Figure 2 : Taux de mortalité des moins de cinq ans et prévalence de l'émaciation en Inde par rapport à d'autres pays 

Sources : Estimations 2018 du Groupe inter-agences des Nations Unies pour l'estimation de la mortalité infantile (UN IGME) ; estimations du SRS pour les taux de mortalité en Inde ; estimations conjointes UNICEF/OMS/Banque mondiale 2018 sur la malnutrition. 

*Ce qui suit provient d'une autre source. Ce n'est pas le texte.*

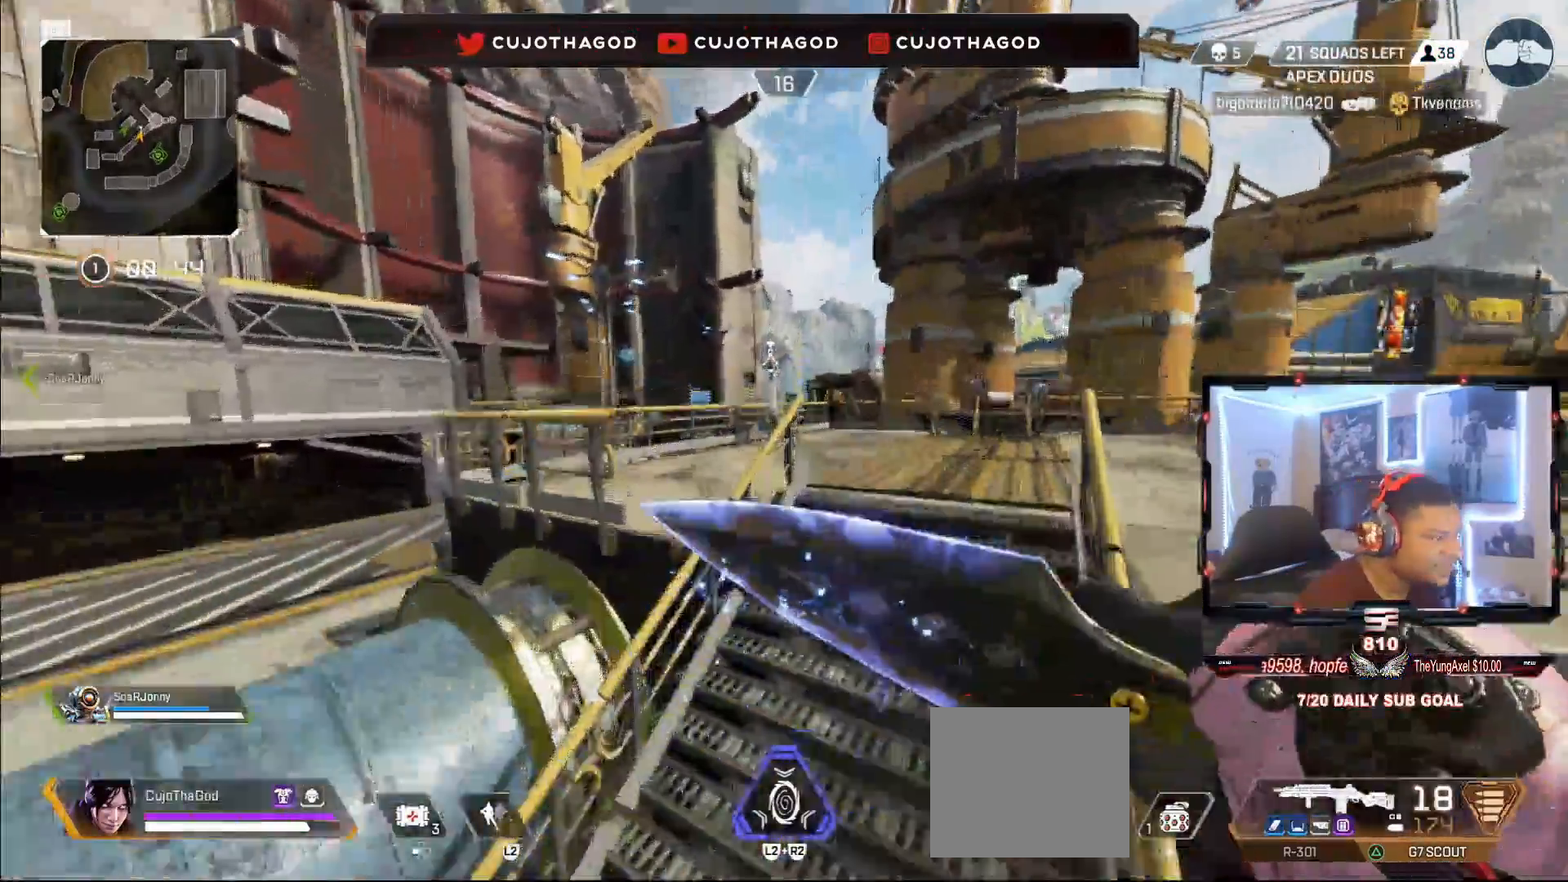
{"buttons": [], "left_stick": "up", "right_stick": "down-left", "events": [[50, "right_stick", "right"], [183, "right_stick", "center"], [317, "left_stick", "up"], [450, "right_stick", "down-left"]]}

Note : les données de la région Asie du Sud comprennent les données de l'Inde.  

Opportunités et défis d'une approche intégrée pour faire face à l'émaciation grâce à un continuum de soins 

En Inde, il existe toute une série de dispositifs et de programmes gouvernementaux pour lutter contre la malnutrition et ses causes sous-jacentes. Toutefois, il ressort clairement de la forte prévalence persistante de l'émaciation que ces dispositifs et programmes ne sont pas conçus pour faire face à ce fardeau de manière adéquate, ou ne fonctionnent pas de manière optimale. 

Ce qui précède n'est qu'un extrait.